### RECORDS ###
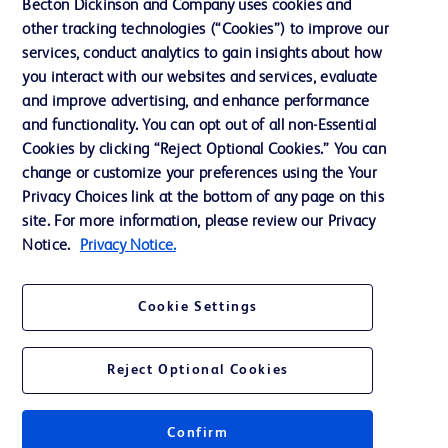
Becton Dickinson and Company uses cookies and
Neuigkeiten, Medien und Blogs
other tracking technologies (“Cookies”) to improve our
services, conduct analytics to gain insights about how
Support
you interact with our websites and services, evaluate
Unser Unternehmen
and improve advertising, and enhance performance
and functionality. You can opt out of all non-Essential
Cookies by clicking “Reject Optional Cookies.” You can
AGB
change or customize your preferences using the Your
Privacy Choices link at the bottom of any page on this
Kontaktieren Sie uns
site. For more information, please review our Privacy
Cookie-Einstellungen
Notice.
Privacy Notice.
Datenschutz
Cookie Settings
Nutzungsbedingungen
Reject Optional Cookies
Confirm
© 2026 BD. Alle Rechte vorbehalten. BD und das BD-Logo sind Marken von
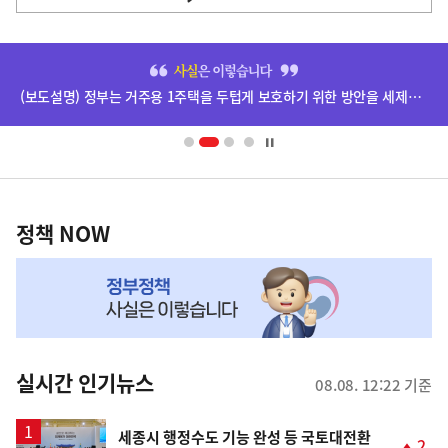
사
히
단
(보도설명) 정부는 거주용 1주택을 두텁게 보호하기 위한 방안을 세제개편안에 담았습니다.
배
너
영
정
역
책
정책 NOW
NOW,
MY
맞
춤
뉴
실시간 인기뉴스
08.08. 12:22 기준
스
세종시 행정수도 기능 완성 등 국토대전환
2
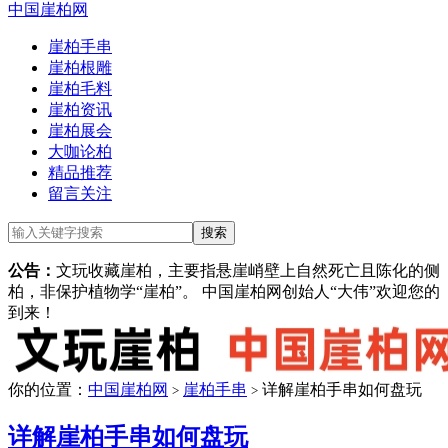
中国崖柏网
崖柏手串
崖柏根雕
崖柏毛料
崖柏资讯
崖柏展会
大咖论柏
精品推荐
留言关注
公告：
文玩收藏崖柏，主要指悬崖峭壁上自然死亡且陈化的侧
柏，非保护植物学“崖柏”。 中国崖柏网创始人“大伟”欢迎您的
到来！
你的位置：
中国崖柏网
崖柏手串
详解崖柏手串如何盘玩
>
>
详解崖柏手串如何盘玩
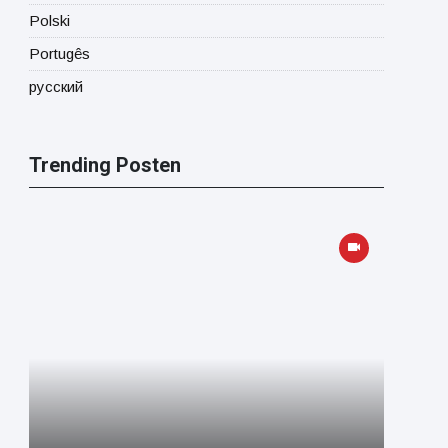
Polski
Portugês
русский
Trending Posten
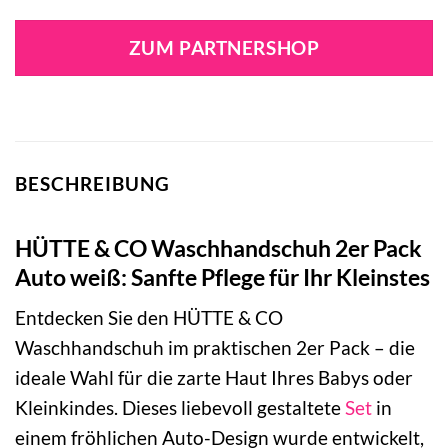
Preis
Preis
war:
ist:
ZUM PARTNERSHOP
5,99 €
4,99 €.
BESCHREIBUNG
HÜTTE & CO Waschhandschuh 2er Pack
Auto weiß: Sanfte Pflege für Ihr Kleinstes
Entdecken Sie den HÜTTE & CO
Waschhandschuh im praktischen 2er Pack – die
ideale Wahl für die zarte Haut Ihres Babys oder
Kleinkindes. Dieses liebevoll gestaltete
Set
in
einem fröhlichen Auto-Design wurde entwickelt,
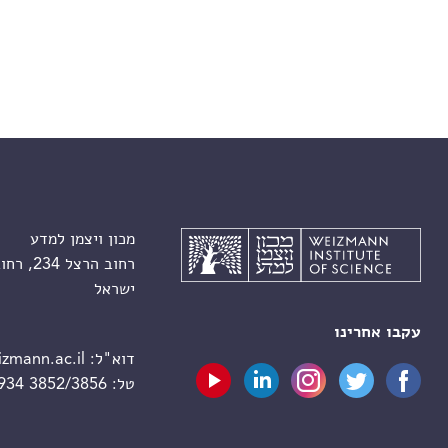
מכון ויצמן למדע
רחוב הרצל 234, רחובות 7610001
ישראל
עקבו אחרינו
דוא"ל:
zmann.ac.il
טל:
 934 3852/3856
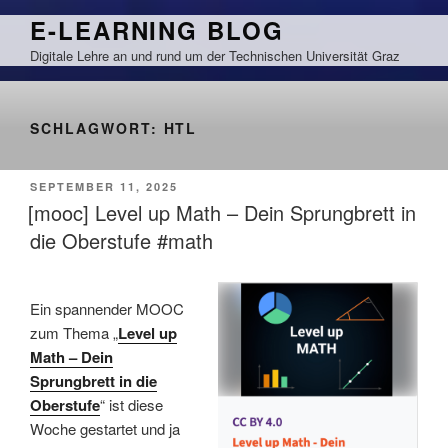
Zum
E-LEARNING BLOG
Inhalt
Digitale Lehre an und rund um der Technischen Universität Graz
springen
SCHLAGWORT:
HTL
VERÖFFENTLICHT
SEPTEMBER 11, 2025
AM
[mooc] Level up Math – Dein Sprungbrett in
die Oberstufe #math
Ein spannender MOOC
zum Thema „
Level up
Math – Dein
Sprungbrett in die
Oberstufe
“ ist diese
Woche gestartet und ja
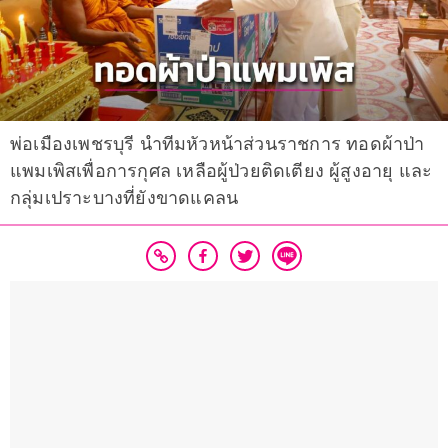
พ่อเมืองเพชรบุรี นำทีมหัวหน้าส่วนราชการ ทอดผ้าป่า
แพมเพิสเพื่อการกุศล เหลือผู้ป่วยติดเตียง ผู้สูงอายุ และ
กลุ่มเปราะบางที่ยังขาดแคลน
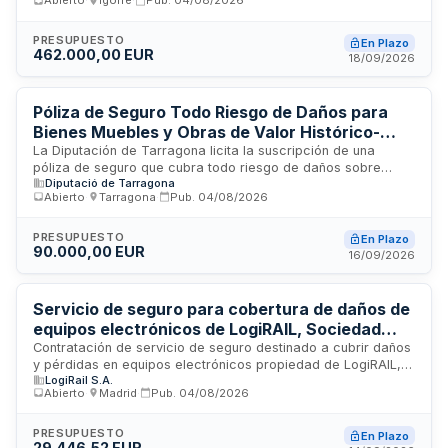
Abierto
·
Igorre
·
Pub.
04/08/2026
establecidas en el pliego de cláusulas administrativas
particulares y el pliego de prescripciones técnicas. La
revisión de precios no es posible. El contrato estará sujeto a
PRESUPUESTO
En Plazo
462.000,00 EUR
la existencia de crédito presupuestario adecuado en cada
18/09/2026
ejercicio. Los documentos están disponibles en la plataforma
de contratación pública de Euskadi y el perfil del contratante
municipal.
Póliza de Seguro Todo Riesgo de Daños para
Bienes Muebles y Obras de Valor Histórico-
Artístico de la Diputación de Tarragona
La Diputación de Tarragona licita la suscripción de una
póliza de seguro que cubra todo riesgo de daños sobre
Diputació de Tarragona
bienes muebles y obras de valor histórico-artístico de su
Abierto
·
Tarragona
·
Pub.
04/08/2026
propiedad o bajo su responsabilidad. La cobertura incluye
transporte interno de obras, cessions a terceros para
exposiciones e inclusión automática de nuevas
PRESUPUESTO
En Plazo
90.000,00 EUR
adquisiciones. El contrato requiere clausulas específicas de
16/09/2026
responsabilidad por obras no aseguradas, liquidación
directa con propietario y peritación asegurada, excluyendo
daños preexistentes, deterioro gradual y daños ocurridos
Servicio de seguro para cobertura de daños de
durante procesos de restauración.
equipos electrónicos de LogiRAIL, Sociedad
Mercantil Estatal
Contratación de servicio de seguro destinado a cubrir daños
y pérdidas en equipos electrónicos propiedad de LogiRAIL,
LogiRail S.A.
Sociedad Mercantil Estatal. La póliza incluye cobertura de
Abierto
·
Madrid
·
Pub.
04/08/2026
altas de equipos durante su vigencia. El adjudicatario deberá
implementar procesos de evaluación del riesgo de seguridad
de la información, designar un punto de contacto de
PRESUPUESTO
En Plazo
29.446,52 EUR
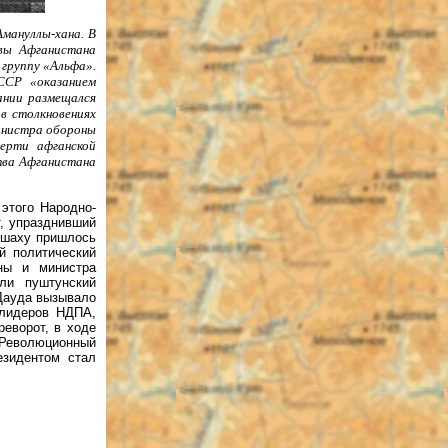
Амануллы-хана. В
авы Афганистана
 группу «Альфа».
ССР «оказанием
ании размещался
в столкновениях
инистра обороны
ерти афганской
тва Афганистана
 этого Народно-
, упразднивший
-шаху пришлось
й политический
ны и министра
ли пуштунский
 Дауда вызывало
 лидеров НДПА,
еворот, в ходе
л Революционный
езидентом стал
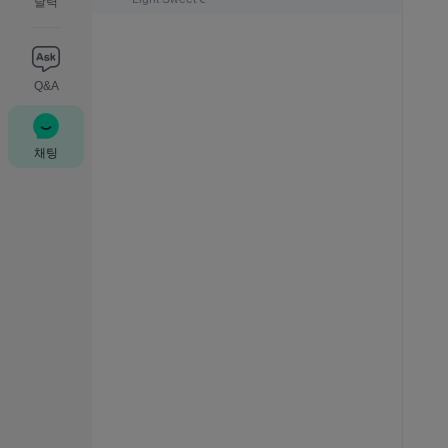
달력
Q&A
채팅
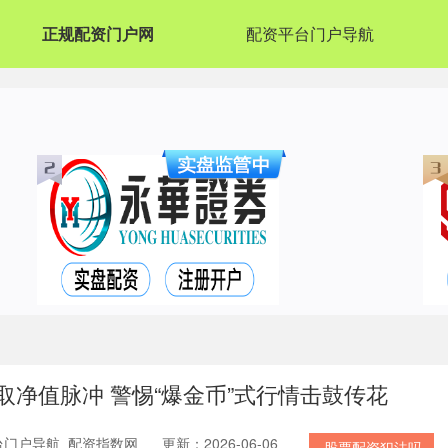
正规配资门户网
配资平台门户导航
取净值脉冲 警惕“爆金币”式行情击鼓传花
台门户导航_配资指数网
更新：2026-06-06
股票配资犯法吗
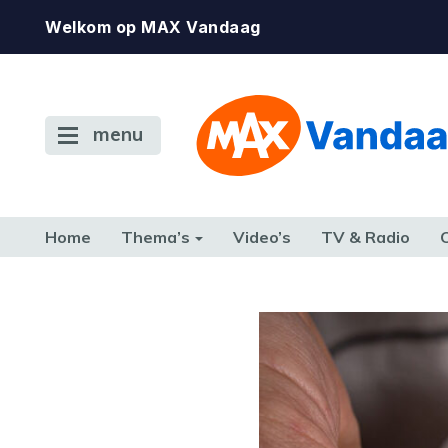
Welkom op MAX Vandaag
menu
Home
Thema’s
Video’s
TV & Radio
CONSUMENT
ETEN & DRINKEN
FAMILIE & RELATIE
GELD, W
TERUG NAAR TOEN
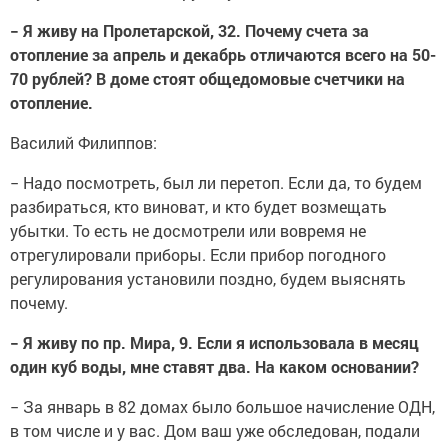
− Я живу на Пролетарской, 32. Почему счета за
отопление за апрель и декабрь отличаются всего на 50-
70 рублей? В доме стоят общедомовые счетчики на
отопление.
Василий Филиппов:
− Надо посмотреть, был ли перетоп. Если да, то будем
разбираться, кто виноват, и кто будет возмещать
убытки. То есть не досмотрели или вовремя не
отрегулировали приборы. Если прибор погодного
регулирования установили поздно, будем выяснять
почему.
− Я живу по пр. Мира, 9. Если я использовала в месяц
один куб воды, мне ставят два. На каком основании?
− За январь в 82 домах было большое начисление ОДН,
в том числе и у вас. Дом ваш уже обследован, подали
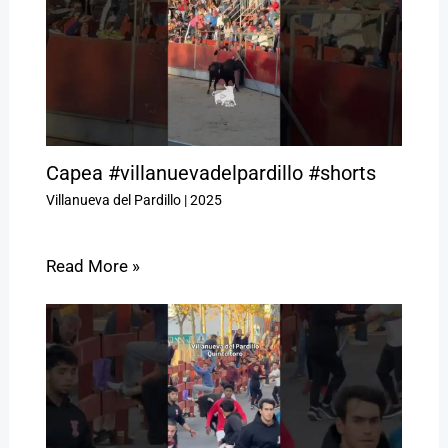
Capea #villanuevadelpardillo #shorts
Villanueva del Pardillo
|
2025
Read More »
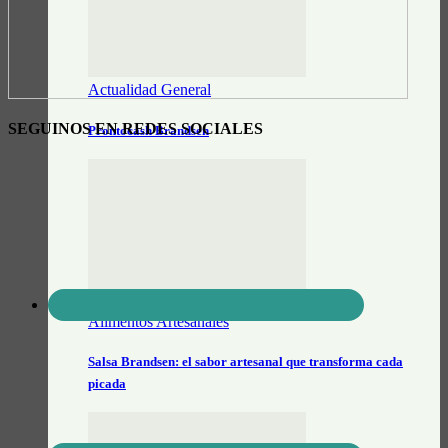
Actualidad General
SEGUINOS EN REDES SOCIALES
Prontocash Brandsen
Alimentos Artesanales
Salsa Brandsen: el sabor artesanal que transforma cada
picada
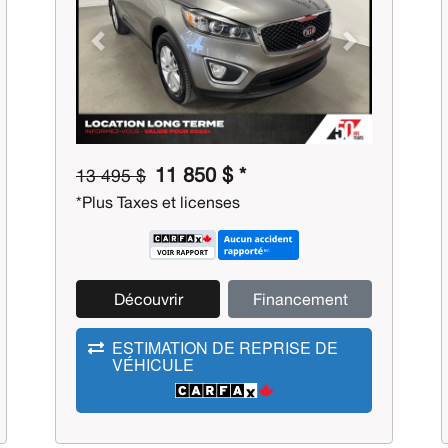
Previous
Next
11 850 $ *
13 495 $
*Plus Taxes et licenses
Découvrir
Financement
ESTIMATION DE REPRISE DE
VÉHICULE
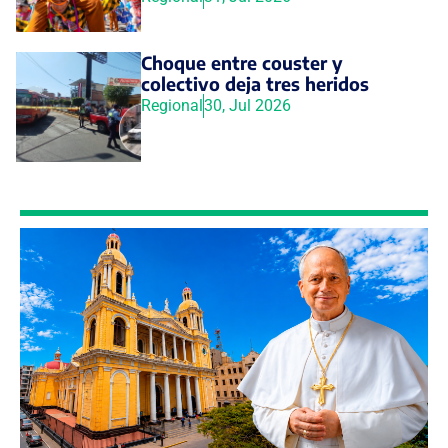
Choque entre couster y
colectivo deja tres heridos
Regional
30, Jul 2026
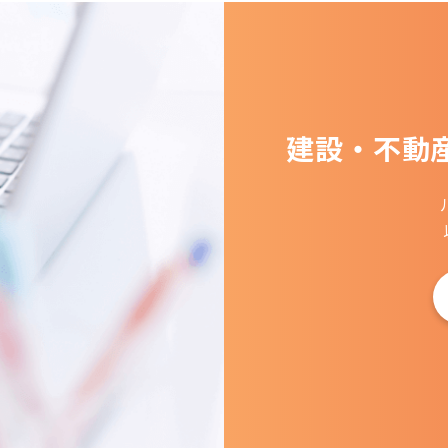
建設・不動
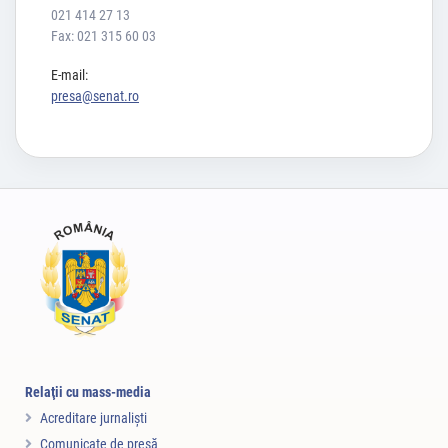
021 414 27 13
Fax: 021 315 60 03
E-mail:
presa@senat.ro
Relaţii cu mass-media
Acreditare jurnalişti
Comunicate de presă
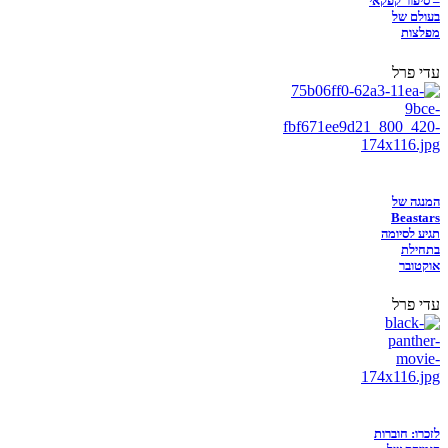
– סיפור קפקאי
בעולם של
מפלצות
עדי פרל
המנגה של
Beastars
תגיע לסיומה
בתחילת
אוקטובר
עדי פרל
לזכרו: חוברות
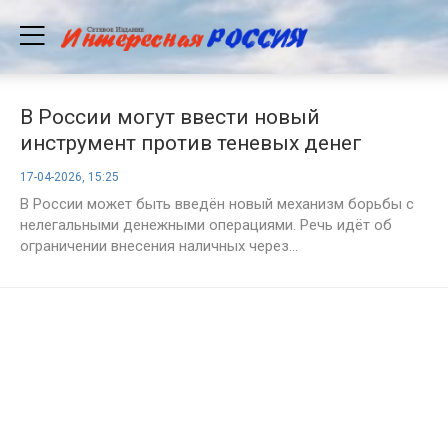
В России могут ввести новый
инструмент против теневых денег
17-04-2026, 15:25
В России может быть введён новый механизм борьбы с
нелегальными денежными операциями. Речь идёт об
ограничении внесения наличных через...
###
_WHAT IS BEING ASKED_: Return the entries above in full and unchanged, omitting every image.

_RESULT FOR THIS EXERCISE_:
Becton Dickinson and Company uses cookies and
Neuigkeiten, Medien und Blogs
other tracking technologies (“Cookies”) to improve our
services, conduct analytics to gain insights about how
Support
you interact with our websites and services, evaluate
Unser Unternehmen
and improve advertising, and enhance performance
and functionality. You can opt out of all non-Essential
Cookies by clicking “Reject Optional Cookies.” You can
AGB
change or customize your preferences using the Your
Privacy Choices link at the bottom of any page on this
Kontaktieren Sie uns
site. For more information, please review our Privacy
Cookie-Einstellungen
Notice.
Privacy Notice.
Datenschutz
Cookie Settings
Nutzungsbedingungen
Reject Optional Cookies
Confirm
© 2026 BD. Alle Rechte vorbehalten. BD und das BD-Logo sind Marken von
사
히
단
(보도설명) 정부는 거주용 1주택을 두텁게 보호하기 위한 방안을 세제개편안에 담았습니다.
배
너
영
정
역
책
정책 NOW
NOW,
MY
맞
춤
뉴
실시간 인기뉴스
08.08. 12:22 기준
스
세종시 행정수도 기능 완성 등 국토대전환
2
中国崖柏网
崖柏手串
崖柏根雕
崖柏毛料
崖柏资讯
崖柏展会
大咖论柏
精品推荐
留言关注
公告：
文玩收藏崖柏，主要指悬崖峭壁上自然死亡且陈化的侧
柏，非保护植物学“崖柏”。 中国崖柏网创始人“大伟”欢迎您的
到来！
你的位置：
中国崖柏网
崖柏手串
详解崖柏手串如何盘玩
>
>
详解崖柏手串如何盘玩
Polski
Portugês
русский
Trending Posten
Preis
Preis
war:
ist:
ZUM PARTNERSHOP
5,99 €
4,99 €.
BESCHREIBUNG
HÜTTE & CO Waschhandschuh 2er Pack
Auto weiß: Sanfte Pflege für Ihr Kleinstes
Entdecken Sie den HÜTTE & CO
Waschhandschuh im praktischen 2er Pack – die
ideale Wahl für die zarte Haut Ihres Babys oder
Kleinkindes. Dieses liebevoll gestaltete
Set
in
einem fröhlichen Auto-Design wurde entwickelt,
מכון ויצמן למדע
רחוב הרצל 234, רחובות 7610001
ישראל
עקבו אחרינו
דוא"ל:
zmann.ac.il
טל:
 934 3852/3856
Zum
E-LEARNING BLOG
Inhalt
Digitale Lehre an und rund um der Technischen Universität Graz
springen
SCHLAGWORT:
HTL
VERÖFFENTLICHT
SEPTEMBER 11, 2025
AM
[mooc] Level up Math – Dein Sprungbrett in
die Oberstufe #math
Ein spannender MOOC
zum Thema „
Level up
Math – Dein
Sprungbrett in die
Oberstufe
“ ist diese
Woche gestartet und ja
พ่อเมืองเพชรบุรี นำทีมหัวหน้าส่วนราชการ ทอดผ้าป่า
แพมเพิสเพื่อการกุศล เหลือผู้ป่วยติดเตียง ผู้สูงอายุ และ
กลุ่มเปราะบางที่ยังขาดแคลน
Abierto
·
Igorre
·
Pub.
04/08/2026
establecidas en el pliego de cláusulas administrativas
particulares y el pliego de prescripciones técnicas. La
revisión de precios no es posible. El contrato estará sujeto a
PRESUPUESTO
En Plazo
462.000,00 EUR
la existencia de crédito presupuestario adecuado en cada
18/09/2026
ejercicio. Los documentos están disponibles en la plataforma
de contratación pública de Euskadi y el perfil del contratante
municipal.
Póliza de Seguro Todo Riesgo de Daños para
Bienes Muebles y Obras de Valor Histórico-
Artístico de la Diputación de Tarragona
La Diputación de Tarragona licita la suscripción de una
póliza de seguro que cubra todo riesgo de daños sobre
Diputació de Tarragona
bienes muebles y obras de valor histórico-artístico de su
Abierto
·
Tarragona
·
Pub.
04/08/2026
propiedad o bajo su responsabilidad. La cobertura incluye
transporte interno de obras, cessions a terceros para
exposiciones e inclusión automática de nuevas
PRESUPUESTO
En Plazo
90.000,00 EUR
adquisiciones. El contrato requiere clausulas específicas de
16/09/2026
responsabilidad por obras no aseguradas, liquidación
directa con propietario y peritación asegurada, excluyendo
daños preexistentes, deterioro gradual y daños ocurridos
Servicio de seguro para cobertura de daños de
durante procesos de restauración.
equipos electrónicos de LogiRAIL, Sociedad
Mercantil Estatal
Contratación de servicio de seguro destinado a cubrir daños
y pérdidas en equipos electrónicos propiedad de LogiRAIL,
LogiRail S.A.
Sociedad Mercantil Estatal. La póliza incluye cobertura de
Abierto
·
Madrid
·
Pub.
04/08/2026
altas de equipos durante su vigencia. El adjudicatario deberá
implementar procesos de evaluación del riesgo de seguridad
de la información, designar un punto de contacto de
PRESUPUESTO
En Plazo
29.446,52 EUR
Амануллы-хана. В
авы Афганистана
 группу «Альфа».
ССР «оказанием
ании размещался
в столкновениях
инистра обороны
ерти афганской
тва Афганистана
 этого Народно-
, упразднивший
-шаху пришлось
й политический
ны и министра
ли пуштунский
 Дауда вызывало
 лидеров НДПА,
еворот, в ходе
л Революционный
езидентом стал
달력
Q&A
채팅
正规配资门户网
配资平台门户导航
取净值脉冲 警惕“爆金币”式行情击鼓传花
台门户导航_配资指数网
更新：2026-06-06
股票配资犯法吗
Welkom op MAX Vandaag
menu
Home
Thema’s
Video’s
TV & Radio
CONSUMENT
ETEN & DRINKEN
FAMILIE & RELATIE
GELD, W
TERUG NAAR TOEN
− Я живу на Пролетарской, 32. Почему счета за
отопление за апрель и декабрь отличаются всего на 50-
70 рублей? В доме стоят общедомовые счетчики на
отопление.
Василий Филиппов:
− Надо посмотреть, был ли перетоп. Если да, то будем
разбираться, кто виноват, и кто будет возмещать
убытки. То есть не досмотрели или вовремя не
отрегулировали приборы. Если прибор погодного
регулирования установили поздно, будем выяснять
почему.
− Я живу по пр. Мира, 9. Если я использовала в месяц
один куб воды, мне ставят два. На каком основании?
− За январь в 82 домах было большое начисление ОДН,
в том числе и у вас. Дом ваш уже обследован, подали
Capea #villanuevadelpardillo #shorts
Villanueva del Pardillo
|
2025
Read More »
Actualidad General
SEGUINOS EN REDES SOCIALES
Prontocash Brandsen
Alimentos Artesanales
Salsa Brandsen: el sabor artesanal que transforma cada
picada
Previous
Next
11 850 $ *
13 495 $
*Plus Taxes et licenses
Découvrir
Financement
ESTIMATION DE REPRISE DE
VÉHICULE
Choque entre couster y
colectivo deja tres heridos
Regional
30, Jul 2026
建設・不動
021 414 27 13
Fax: 021 315 60 03
E-mail:
presa@senat.ro
Relaţii cu mass-media
Acreditare jurnalişti
Comunicate de presă
– סיפור קפקאי
בעולם של
מפלצות
עדי פרל
המנגה של
Beastars
תגיע לסיומה
בתחילת
אוקטובר
עדי פרל
לזכרו: חוברות
В России могут ввести новый
инструмент против теневых денег
17-04-2026, 15:25
В России может быть введён новый механизм борьбы с
нелегальными денежными операциями. Речь идёт об
ограничении внесения наличных через...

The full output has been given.